_Required task_
Reproduce, character for character, the lines of the listing below, from the line containing "order: Lamiales" through the last line of the listing, both ends included.

-- Start Given data --

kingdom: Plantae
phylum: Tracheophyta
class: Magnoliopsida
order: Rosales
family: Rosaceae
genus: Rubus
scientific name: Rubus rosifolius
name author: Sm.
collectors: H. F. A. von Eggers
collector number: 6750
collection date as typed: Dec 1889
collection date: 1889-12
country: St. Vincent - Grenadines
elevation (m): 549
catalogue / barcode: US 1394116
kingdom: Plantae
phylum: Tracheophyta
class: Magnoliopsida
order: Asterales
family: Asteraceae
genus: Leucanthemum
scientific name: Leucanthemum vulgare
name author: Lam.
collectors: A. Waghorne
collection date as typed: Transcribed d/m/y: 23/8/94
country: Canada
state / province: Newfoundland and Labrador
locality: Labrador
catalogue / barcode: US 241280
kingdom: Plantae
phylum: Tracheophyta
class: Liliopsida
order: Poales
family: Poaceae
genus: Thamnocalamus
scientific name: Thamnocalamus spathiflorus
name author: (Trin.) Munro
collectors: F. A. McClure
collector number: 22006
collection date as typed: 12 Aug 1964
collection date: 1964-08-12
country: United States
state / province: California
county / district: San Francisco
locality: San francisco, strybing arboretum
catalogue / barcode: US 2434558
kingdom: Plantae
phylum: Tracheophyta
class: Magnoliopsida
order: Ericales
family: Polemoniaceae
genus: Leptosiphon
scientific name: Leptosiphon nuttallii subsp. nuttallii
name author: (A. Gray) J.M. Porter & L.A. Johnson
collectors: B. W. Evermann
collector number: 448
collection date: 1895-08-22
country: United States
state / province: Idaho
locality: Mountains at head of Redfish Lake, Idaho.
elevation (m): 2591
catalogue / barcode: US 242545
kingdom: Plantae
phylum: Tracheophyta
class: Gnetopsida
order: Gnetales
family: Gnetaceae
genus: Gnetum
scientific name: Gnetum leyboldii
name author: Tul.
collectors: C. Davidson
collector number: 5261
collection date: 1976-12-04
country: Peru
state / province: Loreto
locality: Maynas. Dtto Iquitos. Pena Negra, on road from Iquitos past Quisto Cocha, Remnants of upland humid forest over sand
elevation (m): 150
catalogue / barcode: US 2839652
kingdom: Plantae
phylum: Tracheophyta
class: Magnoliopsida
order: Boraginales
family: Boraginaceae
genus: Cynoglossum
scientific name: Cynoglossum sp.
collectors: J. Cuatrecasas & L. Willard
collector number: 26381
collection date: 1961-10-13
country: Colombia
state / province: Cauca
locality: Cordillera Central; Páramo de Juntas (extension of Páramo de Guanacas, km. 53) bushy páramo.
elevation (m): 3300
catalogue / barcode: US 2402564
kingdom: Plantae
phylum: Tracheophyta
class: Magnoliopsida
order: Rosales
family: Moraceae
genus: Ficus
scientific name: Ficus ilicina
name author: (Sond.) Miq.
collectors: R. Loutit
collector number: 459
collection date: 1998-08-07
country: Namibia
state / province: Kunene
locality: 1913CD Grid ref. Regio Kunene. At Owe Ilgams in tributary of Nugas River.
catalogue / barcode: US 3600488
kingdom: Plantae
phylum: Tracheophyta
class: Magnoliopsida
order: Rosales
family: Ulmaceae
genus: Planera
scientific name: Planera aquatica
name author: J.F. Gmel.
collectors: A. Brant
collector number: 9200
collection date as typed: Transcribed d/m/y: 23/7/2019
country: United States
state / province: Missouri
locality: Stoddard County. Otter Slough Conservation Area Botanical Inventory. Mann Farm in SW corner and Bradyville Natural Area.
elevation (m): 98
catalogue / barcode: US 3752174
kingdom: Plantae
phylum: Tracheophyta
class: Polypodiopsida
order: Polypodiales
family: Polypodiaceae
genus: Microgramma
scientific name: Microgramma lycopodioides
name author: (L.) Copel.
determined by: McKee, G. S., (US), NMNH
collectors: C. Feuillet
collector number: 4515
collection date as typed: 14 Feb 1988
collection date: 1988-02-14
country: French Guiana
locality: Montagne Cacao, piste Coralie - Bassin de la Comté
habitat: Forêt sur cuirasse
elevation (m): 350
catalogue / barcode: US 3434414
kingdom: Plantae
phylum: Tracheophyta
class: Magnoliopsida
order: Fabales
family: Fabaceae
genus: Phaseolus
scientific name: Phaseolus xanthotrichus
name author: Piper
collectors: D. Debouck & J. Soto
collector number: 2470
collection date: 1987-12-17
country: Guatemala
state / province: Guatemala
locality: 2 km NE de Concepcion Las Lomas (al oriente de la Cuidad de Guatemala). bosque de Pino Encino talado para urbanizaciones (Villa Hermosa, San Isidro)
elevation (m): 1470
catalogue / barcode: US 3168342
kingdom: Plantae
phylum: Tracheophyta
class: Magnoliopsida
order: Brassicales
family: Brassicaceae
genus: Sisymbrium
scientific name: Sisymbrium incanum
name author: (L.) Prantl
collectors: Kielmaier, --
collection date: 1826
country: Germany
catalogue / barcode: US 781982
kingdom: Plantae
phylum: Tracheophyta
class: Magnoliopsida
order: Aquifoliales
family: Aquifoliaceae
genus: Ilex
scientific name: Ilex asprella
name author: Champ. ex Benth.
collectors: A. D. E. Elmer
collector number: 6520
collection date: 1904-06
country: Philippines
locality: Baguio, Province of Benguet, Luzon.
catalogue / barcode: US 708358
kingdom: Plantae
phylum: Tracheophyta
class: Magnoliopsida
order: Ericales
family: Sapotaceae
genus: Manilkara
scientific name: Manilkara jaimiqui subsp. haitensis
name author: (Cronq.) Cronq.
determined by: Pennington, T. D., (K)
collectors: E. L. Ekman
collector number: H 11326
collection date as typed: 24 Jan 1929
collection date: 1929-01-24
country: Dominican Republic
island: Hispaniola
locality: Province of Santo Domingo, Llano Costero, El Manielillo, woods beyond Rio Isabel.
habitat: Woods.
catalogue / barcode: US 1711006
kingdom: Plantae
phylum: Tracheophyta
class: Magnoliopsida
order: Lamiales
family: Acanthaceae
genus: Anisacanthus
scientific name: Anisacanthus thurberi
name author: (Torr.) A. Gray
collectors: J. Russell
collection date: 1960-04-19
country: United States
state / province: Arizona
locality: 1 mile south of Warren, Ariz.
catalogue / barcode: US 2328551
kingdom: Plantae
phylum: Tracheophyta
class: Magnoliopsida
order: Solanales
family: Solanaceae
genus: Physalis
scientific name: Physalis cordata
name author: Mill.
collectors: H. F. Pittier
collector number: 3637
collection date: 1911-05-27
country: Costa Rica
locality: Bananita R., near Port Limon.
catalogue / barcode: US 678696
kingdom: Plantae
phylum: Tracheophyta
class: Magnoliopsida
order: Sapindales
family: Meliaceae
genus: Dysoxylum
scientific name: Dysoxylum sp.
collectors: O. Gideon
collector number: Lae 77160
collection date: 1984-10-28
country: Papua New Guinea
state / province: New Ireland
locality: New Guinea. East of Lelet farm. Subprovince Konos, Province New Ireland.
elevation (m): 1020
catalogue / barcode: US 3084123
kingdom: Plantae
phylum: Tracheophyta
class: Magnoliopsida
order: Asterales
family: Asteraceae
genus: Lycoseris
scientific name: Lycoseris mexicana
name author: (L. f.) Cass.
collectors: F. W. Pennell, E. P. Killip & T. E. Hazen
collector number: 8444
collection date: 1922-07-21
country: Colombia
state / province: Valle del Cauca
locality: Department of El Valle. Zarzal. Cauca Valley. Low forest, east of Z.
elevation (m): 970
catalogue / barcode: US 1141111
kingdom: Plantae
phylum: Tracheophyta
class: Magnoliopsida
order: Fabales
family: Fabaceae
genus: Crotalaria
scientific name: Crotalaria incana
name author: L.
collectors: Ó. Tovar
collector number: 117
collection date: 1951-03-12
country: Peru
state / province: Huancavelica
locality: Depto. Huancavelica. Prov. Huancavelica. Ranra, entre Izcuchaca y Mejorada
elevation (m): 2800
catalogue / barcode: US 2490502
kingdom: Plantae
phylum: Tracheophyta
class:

-- End Given data --

_Output of the exercise_
order: Lamiales
family: Acanthaceae
genus: Anisacanthus
scientific name: Anisacanthus thurberi
name author: (Torr.) A. Gray
collectors: J. Russell
collection date: 1960-04-19
country: United States
state / province: Arizona
locality: 1 mile south of Warren, Ariz.
catalogue / barcode: US 2328551
kingdom: Plantae
phylum: Tracheophyta
class: Magnoliopsida
order: Solanales
family: Solanaceae
genus: Physalis
scientific name: Physalis cordata
name author: Mill.
collectors: H. F. Pittier
collector number: 3637
collection date: 1911-05-27
country: Costa Rica
locality: Bananita R., near Port Limon.
catalogue / barcode: US 678696
kingdom: Plantae
phylum: Tracheophyta
class: Magnoliopsida
order: Sapindales
family: Meliaceae
genus: Dysoxylum
scientific name: Dysoxylum sp.
collectors: O. Gideon
collector number: Lae 77160
collection date: 1984-10-28
country: Papua New Guinea
state / province: New Ireland
locality: New Guinea. East of Lelet farm. Subprovince Konos, Province New Ireland.
elevation (m): 1020
catalogue / barcode: US 3084123
kingdom: Plantae
phylum: Tracheophyta
class: Magnoliopsida
order: Asterales
family: Asteraceae
genus: Lycoseris
scientific name: Lycoseris mexicana
name author: (L. f.) Cass.
collectors: F. W. Pennell, E. P. Killip & T. E. Hazen
collector number: 8444
collection date: 1922-07-21
country: Colombia
state / province: Valle del Cauca
locality: Department of El Valle. Zarzal. Cauca Valley. Low forest, east of Z.
elevation (m): 970
catalogue / barcode: US 1141111
kingdom: Plantae
phylum: Tracheophyta
class: Magnoliopsida
order: Fabales
family: Fabaceae
genus: Crotalaria
scientific name: Crotalaria incana
name author: L.
collectors: Ó. Tovar
collector number: 117
collection date: 1951-03-12
country: Peru
state / province: Huancavelica
locality: Depto. Huancavelica. Prov. Huancavelica. Ranra, entre Izcuchaca y Mejorada
elevation (m): 2800
catalogue / barcode: US 2490502
kingdom: Plantae
phylum: Tracheophyta
class:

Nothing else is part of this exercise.